The time and rows are reported per loop, and loops=200 means the node ran 200 times — so the honest cost is roughly 200 × 0.040ms, the database-side cousin of N+1.

actual time=0.015..0.040 is in seconds, not milliseconds, so the node actually took 40ms per execution.

The rows=180 estimate is stale, so the planner will re-run the node until the estimate matches reality.

The disciplined diagnostic loop is: measure with EXPLAIN (ANALYZE, BUFFERS), hypothesize the expensive node, apply a change, re-run and confirm. Why does the loop insist on changing exactly one thing per pass?

Change two things at once and you’ve destroyed the signal — when the query speeds up you can’t say which change did it, and you may ship a useless second index that taxes every write forever.

Postgres can only refresh its statistics for one change at a time, so a second change in the same pass is silently ignored by the planner.

Each EXPLAIN ANALYZE run resets the table’s cache, so a second change would be measured against cold buffers and look artificially slow.

A helper getCustomer(id) closes over the module-scope db and is called from inside a db.transaction(async (tx) => ...). What’s wrong?

The helper’s query runs on a different pooled connection, outside the transaction — it can’t see the transaction’s uncommitted writes and won’t roll back with it.

Nothing — db and tx share the same underlying connection inside a transaction, so the helper participates correctly.

The helper will deadlock, because two queries on the same connection can’t run concurrently.

A nightly job reads orders, refunds, and payouts to build one reconciliation report. It writes nothing, but the three reads must reflect the same instant. Which isolation level fits?

repeatable read — the whole transaction reads from one snapshot, so all three queries agree on one moment; it’s the cheapest level that gives that guarantee.

serializable — only the strongest level can guarantee three reads see a consistent view of the data.

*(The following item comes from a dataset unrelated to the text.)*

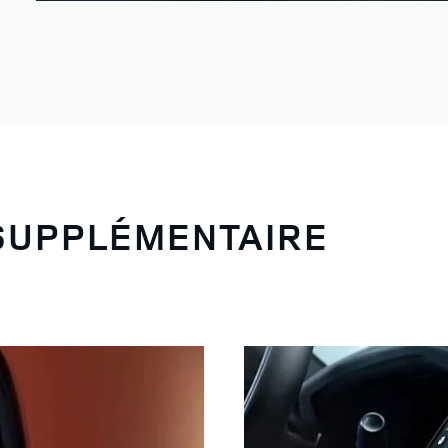
SUPPLÉMENTAIRE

read committed — the default is always correct for read-only work.

Both helpers catch a database error by SQLSTATE, but handle it oppositely. Match the correct response to each code.

40001 (serialization failure) → retry the whole transaction; 23505 (unique violation) → don’t retry, return a clean typed error to the user.

40001 → return a clean typed error; 23505 → retry the whole transaction up to three times with backoff.

Both → retry the whole transaction with backoff, since both are transient concurrency conflicts.

Why is await sendEmail(...) inside a db.transaction callback a production hazard?

Transaction-mode pooling holds the connection for the whole transaction, so awaiting a network call keeps a pooled connection checked out for the round-trip; under load these stack up and starve the pool.

The email send will be rolled back along with the database writes if the transaction aborts, so the customer never receives it.

Drizzle forbids any await other than a query call inside a transaction callback and will throw at runtime.